The data:

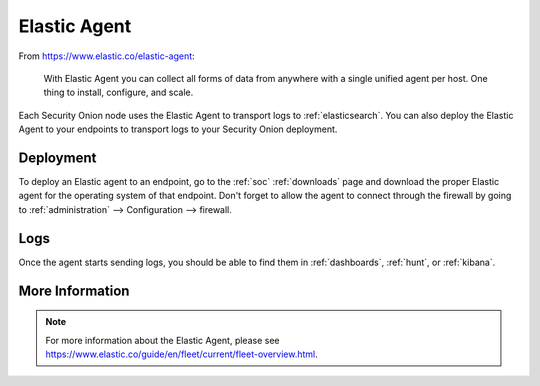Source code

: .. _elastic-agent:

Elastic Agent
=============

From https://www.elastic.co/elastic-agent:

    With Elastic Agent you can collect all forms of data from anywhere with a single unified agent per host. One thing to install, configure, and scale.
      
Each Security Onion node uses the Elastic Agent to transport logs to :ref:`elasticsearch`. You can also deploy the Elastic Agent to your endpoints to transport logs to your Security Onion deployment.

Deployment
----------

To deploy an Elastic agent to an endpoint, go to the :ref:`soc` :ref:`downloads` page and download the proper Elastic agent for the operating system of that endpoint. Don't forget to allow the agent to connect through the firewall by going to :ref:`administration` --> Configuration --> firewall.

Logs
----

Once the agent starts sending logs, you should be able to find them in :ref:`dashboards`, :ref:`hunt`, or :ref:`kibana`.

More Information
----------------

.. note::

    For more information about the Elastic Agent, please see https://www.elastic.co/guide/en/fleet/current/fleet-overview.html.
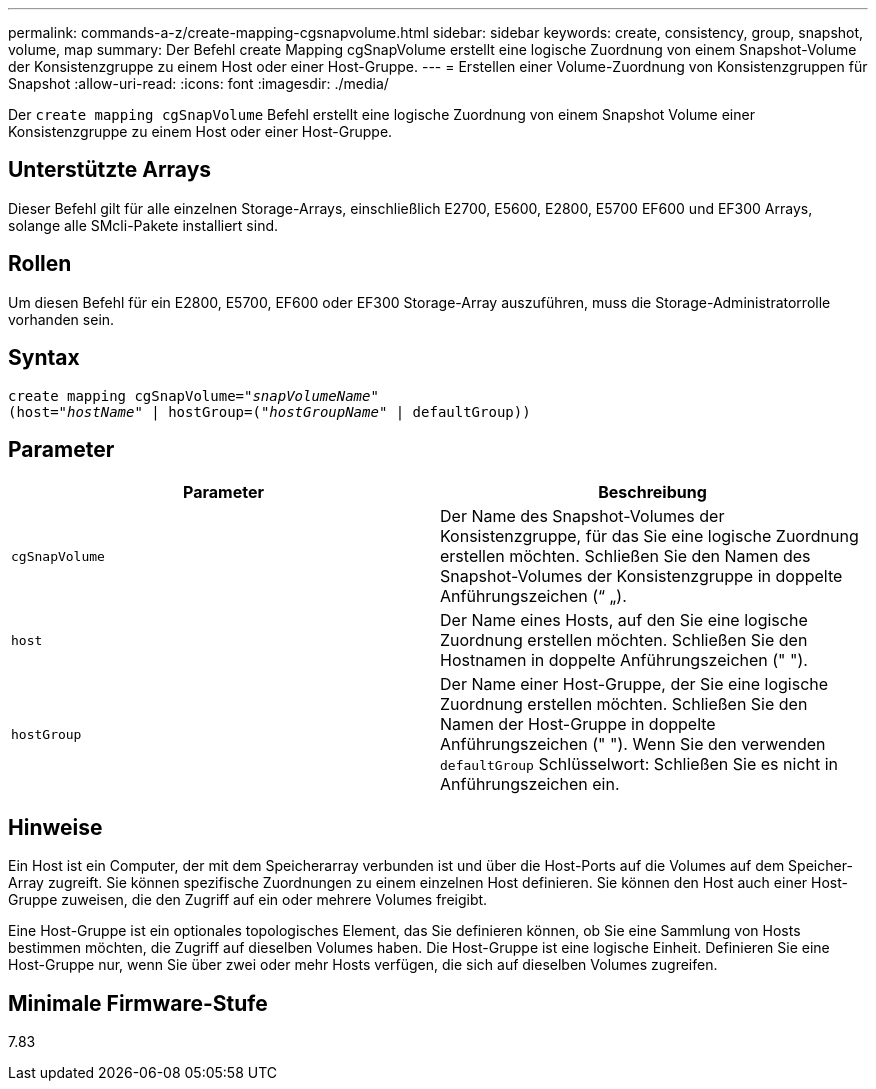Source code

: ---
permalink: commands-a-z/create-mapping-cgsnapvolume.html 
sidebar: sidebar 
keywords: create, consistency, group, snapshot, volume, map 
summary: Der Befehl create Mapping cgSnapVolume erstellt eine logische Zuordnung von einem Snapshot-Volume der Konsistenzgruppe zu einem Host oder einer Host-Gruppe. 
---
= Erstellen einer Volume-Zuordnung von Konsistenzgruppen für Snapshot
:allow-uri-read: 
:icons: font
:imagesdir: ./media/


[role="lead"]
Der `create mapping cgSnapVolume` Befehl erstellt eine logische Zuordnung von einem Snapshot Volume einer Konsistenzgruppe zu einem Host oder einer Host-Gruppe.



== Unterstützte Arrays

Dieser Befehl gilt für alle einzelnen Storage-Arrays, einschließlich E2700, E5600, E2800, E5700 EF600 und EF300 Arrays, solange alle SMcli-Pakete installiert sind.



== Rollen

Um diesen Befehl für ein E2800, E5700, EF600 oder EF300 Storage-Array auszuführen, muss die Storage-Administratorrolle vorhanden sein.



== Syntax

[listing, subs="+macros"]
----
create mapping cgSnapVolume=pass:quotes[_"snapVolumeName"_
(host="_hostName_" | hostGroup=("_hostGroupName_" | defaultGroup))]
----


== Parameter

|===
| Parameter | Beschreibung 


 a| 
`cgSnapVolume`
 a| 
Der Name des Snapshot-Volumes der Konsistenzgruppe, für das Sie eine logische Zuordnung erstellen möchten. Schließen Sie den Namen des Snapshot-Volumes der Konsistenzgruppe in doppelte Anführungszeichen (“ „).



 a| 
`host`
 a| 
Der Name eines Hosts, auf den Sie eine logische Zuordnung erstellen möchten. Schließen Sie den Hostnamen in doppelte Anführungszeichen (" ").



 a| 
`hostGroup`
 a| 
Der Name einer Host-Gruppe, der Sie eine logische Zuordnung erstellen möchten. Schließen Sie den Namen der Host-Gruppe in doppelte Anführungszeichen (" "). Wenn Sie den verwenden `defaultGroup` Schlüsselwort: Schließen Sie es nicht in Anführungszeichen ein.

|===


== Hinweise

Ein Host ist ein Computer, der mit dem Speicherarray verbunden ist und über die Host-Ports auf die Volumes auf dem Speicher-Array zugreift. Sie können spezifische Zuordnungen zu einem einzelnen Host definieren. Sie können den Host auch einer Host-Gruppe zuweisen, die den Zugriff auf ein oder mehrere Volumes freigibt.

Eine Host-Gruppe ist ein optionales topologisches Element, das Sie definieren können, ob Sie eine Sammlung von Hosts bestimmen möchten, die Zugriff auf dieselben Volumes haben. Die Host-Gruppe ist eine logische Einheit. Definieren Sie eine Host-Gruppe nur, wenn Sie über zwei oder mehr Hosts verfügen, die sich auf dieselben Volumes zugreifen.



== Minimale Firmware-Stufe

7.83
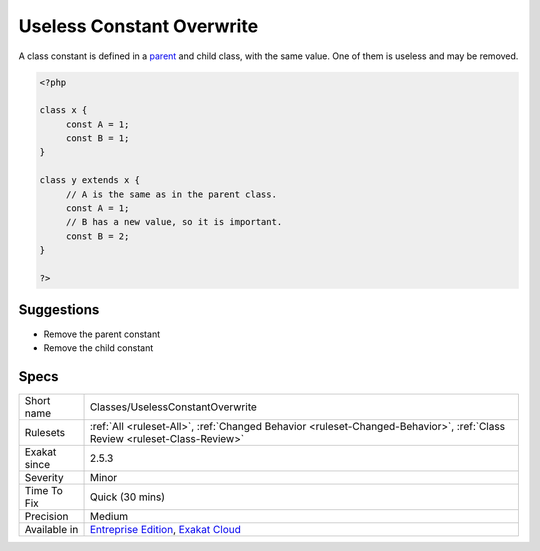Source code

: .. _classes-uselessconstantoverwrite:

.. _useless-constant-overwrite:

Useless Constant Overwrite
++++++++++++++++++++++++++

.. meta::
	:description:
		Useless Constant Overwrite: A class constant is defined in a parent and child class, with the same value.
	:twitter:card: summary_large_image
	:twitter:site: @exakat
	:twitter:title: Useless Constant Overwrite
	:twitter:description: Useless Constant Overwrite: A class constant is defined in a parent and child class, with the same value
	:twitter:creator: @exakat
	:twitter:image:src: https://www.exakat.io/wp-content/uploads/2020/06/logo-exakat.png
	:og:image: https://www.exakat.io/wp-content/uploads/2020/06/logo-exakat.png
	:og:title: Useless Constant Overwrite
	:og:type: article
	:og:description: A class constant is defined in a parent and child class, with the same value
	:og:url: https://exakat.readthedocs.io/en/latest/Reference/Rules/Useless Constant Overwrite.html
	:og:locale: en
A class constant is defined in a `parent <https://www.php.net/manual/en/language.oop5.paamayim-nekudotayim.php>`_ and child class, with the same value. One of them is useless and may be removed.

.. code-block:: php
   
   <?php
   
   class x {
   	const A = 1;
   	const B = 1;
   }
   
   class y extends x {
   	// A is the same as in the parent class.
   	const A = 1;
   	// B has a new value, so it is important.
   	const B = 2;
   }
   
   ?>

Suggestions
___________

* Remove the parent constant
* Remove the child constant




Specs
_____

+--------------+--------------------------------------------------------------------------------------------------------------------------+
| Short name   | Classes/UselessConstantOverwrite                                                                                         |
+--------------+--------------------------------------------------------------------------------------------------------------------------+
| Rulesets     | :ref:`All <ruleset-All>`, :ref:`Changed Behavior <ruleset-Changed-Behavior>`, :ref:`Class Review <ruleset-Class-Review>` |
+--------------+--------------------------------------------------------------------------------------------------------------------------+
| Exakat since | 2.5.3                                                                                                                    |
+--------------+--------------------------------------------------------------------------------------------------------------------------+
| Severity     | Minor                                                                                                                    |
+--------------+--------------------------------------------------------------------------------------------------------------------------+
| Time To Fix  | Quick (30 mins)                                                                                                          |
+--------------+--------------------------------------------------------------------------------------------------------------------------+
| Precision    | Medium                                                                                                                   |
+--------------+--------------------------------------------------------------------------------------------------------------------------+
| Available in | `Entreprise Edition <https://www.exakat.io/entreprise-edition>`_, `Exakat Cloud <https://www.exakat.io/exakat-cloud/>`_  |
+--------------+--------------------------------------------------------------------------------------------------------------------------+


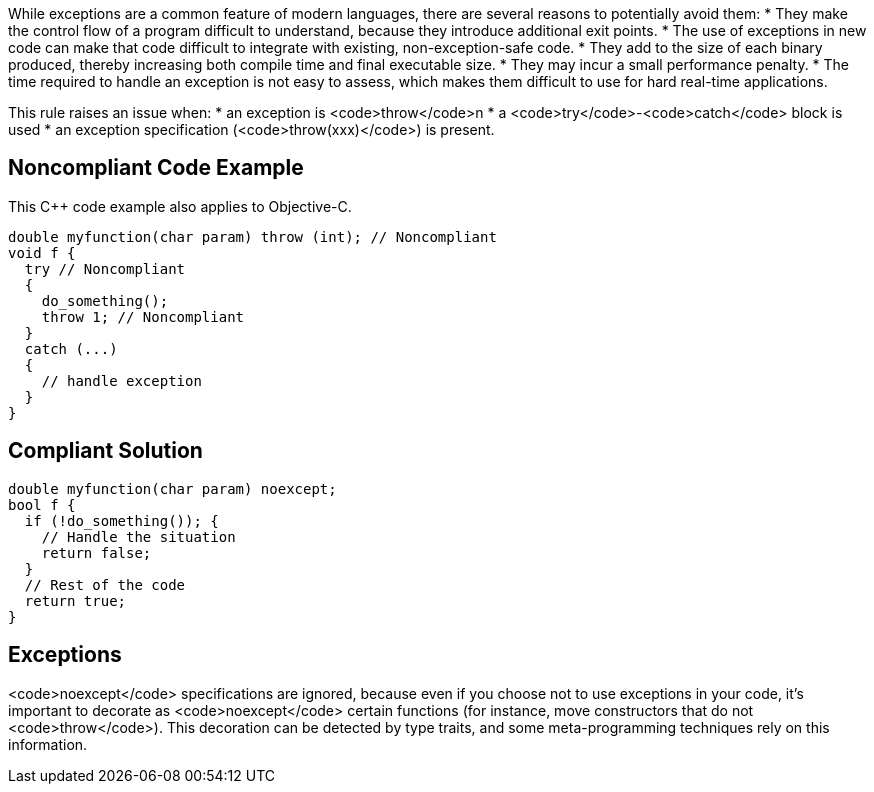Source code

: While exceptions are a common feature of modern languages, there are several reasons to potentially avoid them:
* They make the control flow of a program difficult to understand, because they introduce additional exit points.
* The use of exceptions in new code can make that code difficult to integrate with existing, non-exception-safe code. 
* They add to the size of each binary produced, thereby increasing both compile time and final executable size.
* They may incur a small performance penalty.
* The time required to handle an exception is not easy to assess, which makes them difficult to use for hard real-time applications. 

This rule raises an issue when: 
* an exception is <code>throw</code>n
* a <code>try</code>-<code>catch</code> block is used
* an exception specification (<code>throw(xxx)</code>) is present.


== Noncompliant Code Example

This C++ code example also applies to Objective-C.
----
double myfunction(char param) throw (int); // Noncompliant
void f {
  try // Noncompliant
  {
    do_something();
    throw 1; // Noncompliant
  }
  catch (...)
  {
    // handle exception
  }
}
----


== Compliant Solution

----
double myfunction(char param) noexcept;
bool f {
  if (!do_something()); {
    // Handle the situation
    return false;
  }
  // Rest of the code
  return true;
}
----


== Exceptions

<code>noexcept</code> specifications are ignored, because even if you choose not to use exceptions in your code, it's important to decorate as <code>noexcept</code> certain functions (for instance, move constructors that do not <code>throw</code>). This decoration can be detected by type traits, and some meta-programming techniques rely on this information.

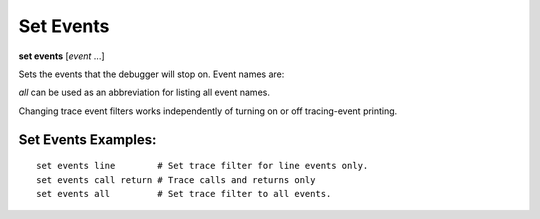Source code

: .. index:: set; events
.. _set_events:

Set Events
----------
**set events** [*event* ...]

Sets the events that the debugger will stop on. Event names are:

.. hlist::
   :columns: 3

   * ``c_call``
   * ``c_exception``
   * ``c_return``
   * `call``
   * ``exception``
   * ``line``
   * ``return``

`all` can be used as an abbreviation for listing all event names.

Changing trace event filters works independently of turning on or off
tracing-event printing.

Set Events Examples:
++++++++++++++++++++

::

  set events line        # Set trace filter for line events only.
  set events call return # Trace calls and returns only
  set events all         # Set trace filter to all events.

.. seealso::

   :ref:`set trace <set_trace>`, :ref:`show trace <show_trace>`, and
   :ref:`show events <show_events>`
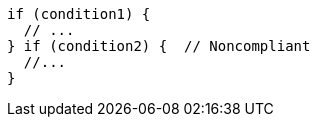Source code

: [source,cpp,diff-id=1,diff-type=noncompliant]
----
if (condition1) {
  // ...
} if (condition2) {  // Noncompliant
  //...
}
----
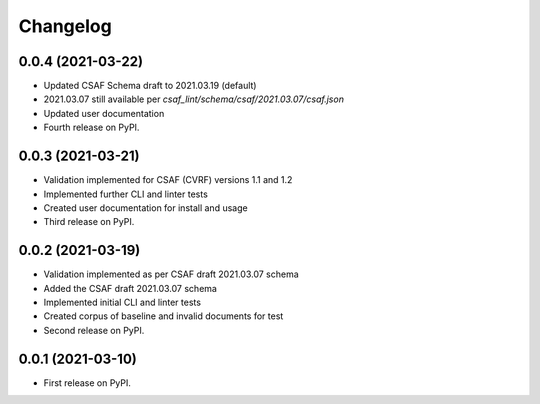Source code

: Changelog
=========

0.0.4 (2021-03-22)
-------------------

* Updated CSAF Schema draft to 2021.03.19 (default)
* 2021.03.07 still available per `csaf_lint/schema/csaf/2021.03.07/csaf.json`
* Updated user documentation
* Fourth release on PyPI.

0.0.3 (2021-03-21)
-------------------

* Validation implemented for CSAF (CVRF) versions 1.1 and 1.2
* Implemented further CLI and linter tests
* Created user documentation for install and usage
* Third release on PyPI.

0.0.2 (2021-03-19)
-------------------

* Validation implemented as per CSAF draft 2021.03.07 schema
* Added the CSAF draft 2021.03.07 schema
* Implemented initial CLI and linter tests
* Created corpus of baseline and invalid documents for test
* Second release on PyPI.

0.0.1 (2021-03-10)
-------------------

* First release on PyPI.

Work task:
Copy whichever lines in the listing above contain the word "einem".

Output of the task:
summary: Der Befehl create Mapping cgSnapVolume erstellt eine logische Zuordnung von einem Snapshot-Volume der Konsistenzgruppe zu einem Host oder einer Host-Gruppe. 
Der `create mapping cgSnapVolume` Befehl erstellt eine logische Zuordnung von einem Snapshot Volume einer Konsistenzgruppe zu einem Host oder einer Host-Gruppe.
Ein Host ist ein Computer, der mit dem Speicherarray verbunden ist und über die Host-Ports auf die Volumes auf dem Speicher-Array zugreift. Sie können spezifische Zuordnungen zu einem einzelnen Host definieren. Sie können den Host auch einer Host-Gruppe zuweisen, die den Zugriff auf ein oder mehrere Volumes freigibt.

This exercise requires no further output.